Had a few hiccups. It didn't want to boot off the USB on the first try, but the second was fine. Then the wifi didn't work, because it used a proprietary driver. Luckily I wired my office with ethernet, so I plugged in at my desk and downloaded that using Mint's driver manager. Unfortunately it wasn't signed, so I had to turn off secure boot for it to load. After that the printer didn't work. Mint thought it found a driverless printer on the network, but that was a lie. Installing the drivers using a script off Brother's support page worked wonders. Then it broke when I installed the VPN because it broke network discovery. Not a problem, just a config setting away. Last I loaded Brave onto it, and imported all her passwords and bookmarks.
Near as I can tell, after she opens a browser she can't tell the difference. I haven't heard any more complaints about her laptop being slow so far. Finger's crossed I won't be shelling out a grand for a new laptop any time soon.
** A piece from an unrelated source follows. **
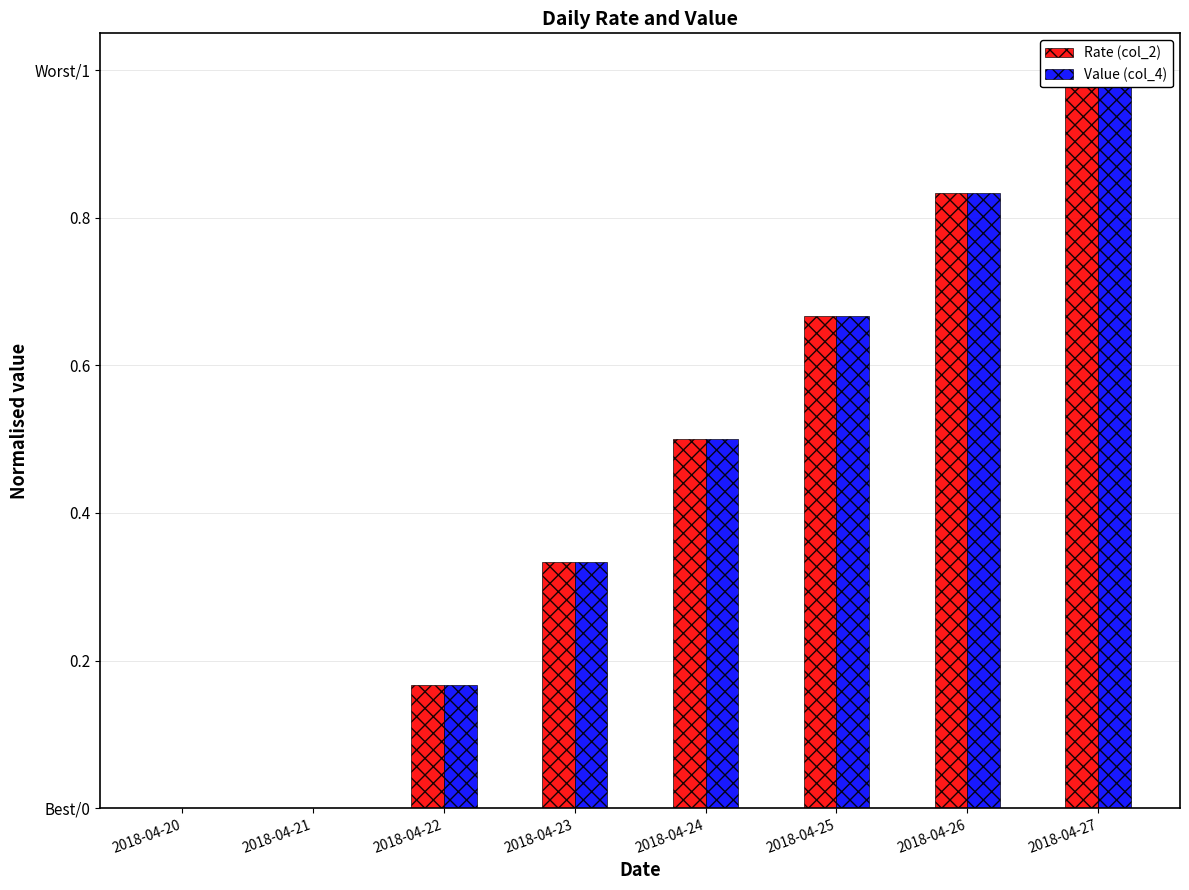

List the series in order of their overall mean, lowest first.

Value (col_4), Rate (col_2)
I've generally had good experiences replacing waifu computers with Linux. They pretty much never have a problem, though they just use webapps. The most they struggle with is file management since a lot more Linux apps will drop stuff in Home and they don't know to check there if Documents and Desktop don't have it.
I would think you could just self-sign the printer driver and tell Linux to trust that signature but it might be too annoying.
If it were my computer, and I cared enough, it was a thing I could research. I saw it was presented as a more secure solution that just turning off secure boot. But turning off secure boot was the thing I knew how to do immediately, and thus was much easier and faster. Maybe one day.
I mean, I ran into this problem with nvidia drivers. They failed to update with signatures trusted by Ubuntu. Then I tried to self-sign it and failed. Then I just gave up and disabled secure boot.